Louise Parker, Founder of The Louise Parker Method
It’s safe to say that 2020 is a year that none of us will ever forget. But in the midst of it all, what I have most been struck by is the fortitude and resilience of the human spirit.
What I feel has most come to the forefront, is the sense of global community and togetherness that has connected us all throughout these difficult times.
The sheer dedication of our NHS key workers on the frontline – all of whom are doing an extraordinary job – has been inspiring. We have learnt to be stronger together, but we have also learnt to be vulnerable and authentic with one another about our struggles as we navigate through this unprecedented period.
- Be creative about how you keep in touch with your loved ones. It isn’t easy, but we are all in this together and there’s almost a sense of solace that you find in that.
- Make a separation between work and home life. Though it can often feel easier said than done, I try to make a point of being truly present in each moment.
- Remember: none of us are superhuman. Managing the complexity of emotions and feelings that have arisen this year has been nothing short of challenging.
- It’s important to acknowledge that it’s ok to reach out for support when you need it. If you are feeling overwhelmed, or vulnerable, try not to go it alone. It can be daunting sharing how we are feeling with others, but in doing so we can find a great deal of comfort and connection.

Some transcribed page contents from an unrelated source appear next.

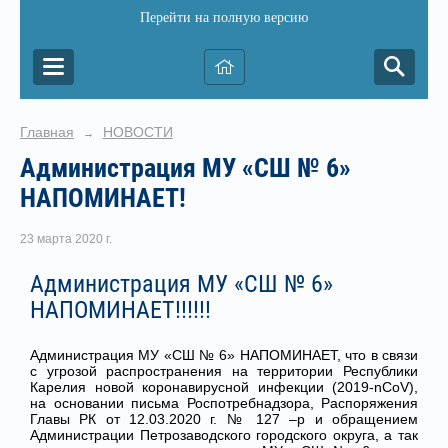
Перейти на полную версию
Главная
НОВОСТИ
→
Администрация МУ «СШ № 6»
НАПОМИНАЕТ!
23 марта 2020 г.
Администрация МУ «СШ № 6»
НАПОМИНАЕТ!!!!!!
Администрация МУ «СШ № 6» НАПОМИНАЕТ, что в связи
с угрозой распространения на территории Республики
Карелия новой коронавирусной инфекции (2019-nCoV),
на основании письма Роспотребнадзора, Распоряжения
Главы РК от 12.03.2020 г. № 127 –р и обращением
Администрации Петрозаводского городского округа, а так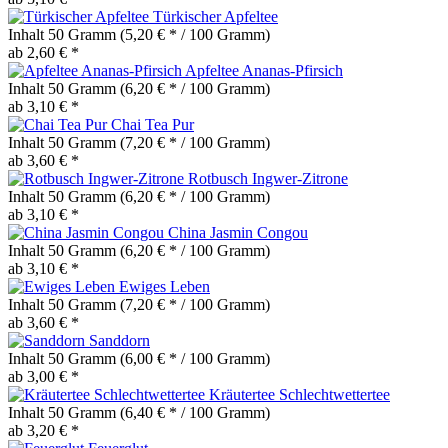
Türkischer Apfeltee
Inhalt
50 Gramm
(5,20 € * / 100 Gramm)
ab 2,60 € *
Apfeltee Ananas-Pfirsich
Inhalt
50 Gramm
(6,20 € * / 100 Gramm)
ab 3,10 € *
Chai Tea Pur
Inhalt
50 Gramm
(7,20 € * / 100 Gramm)
ab 3,60 € *
Rotbusch Ingwer-Zitrone
Inhalt
50 Gramm
(6,20 € * / 100 Gramm)
ab 3,10 € *
China Jasmin Congou
Inhalt
50 Gramm
(6,20 € * / 100 Gramm)
ab 3,10 € *
Ewiges Leben
Inhalt
50 Gramm
(7,20 € * / 100 Gramm)
ab 3,60 € *
Sanddorn
Inhalt
50 Gramm
(6,00 € * / 100 Gramm)
ab 3,00 € *
Kräutertee Schlechtwettertee
Inhalt
50 Gramm
(6,40 € * / 100 Gramm)
ab 3,20 € *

- Keep some form of rhythm in your day to keep yourself grounded. Design your day in a way that makes looking after yourself a priority. Define your simple pleasures and weave them throughout your week so that you have little pops of joy to look forward to, whether that’s connecting with an old friend on a phone call, learning a new skill, revisiting former passions or hobbies or simply making time for rest.
- I find that focusing on what I can control helps me to remain on an even keel. If you find yourself worrying, choosing to think about the day you’re in, rather than thinking too far ahead into the week or month can really help to keep things in perspective.

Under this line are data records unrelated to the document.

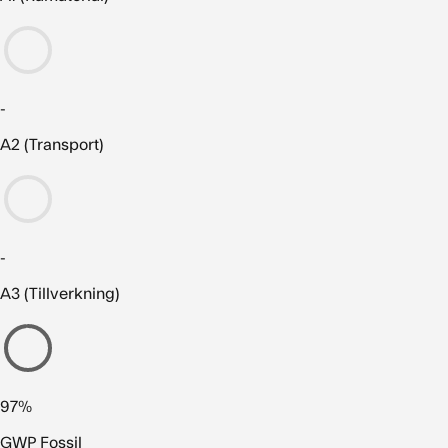
-
A2 (Transport)
-
A3 (Tillverkning)
97%
GWP Fossil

- Go into each day with a clearly defined purpose to stay positive and hopeful. Each night I do a digital detox where I switch off from my electronic devices and give myself a window of an hour, screen-free before my head hits the pillow. I love to call this time my ‘bedtime sanctuary’. I find that nurturing a good night’s sleep really helps me to lift the ‘brain-fog’ I feel when I’m lacking rest and helps me to feel more inclined to think positively during the day.
- Limit your intake of social media to help prevent information overload and stick to just the formal updates and recommendations.
- Eat in a well-balanced way. I like to base my meals and snacks on vegetables, fruits, lean sources of protein including legumes, beans, pulses and including heart healthy fats helps me to feel well. I love to present my meals and snacks in a way that look as delicious as they taste – it takes a little extra time, but it’s worth it as it helps me to be more mindful when I eat.
- Exercise and moving your body is an important part of self-care. Get your 10,000 steps in daily as a baseline and step it up with structured workouts across the week to help keep things interesting.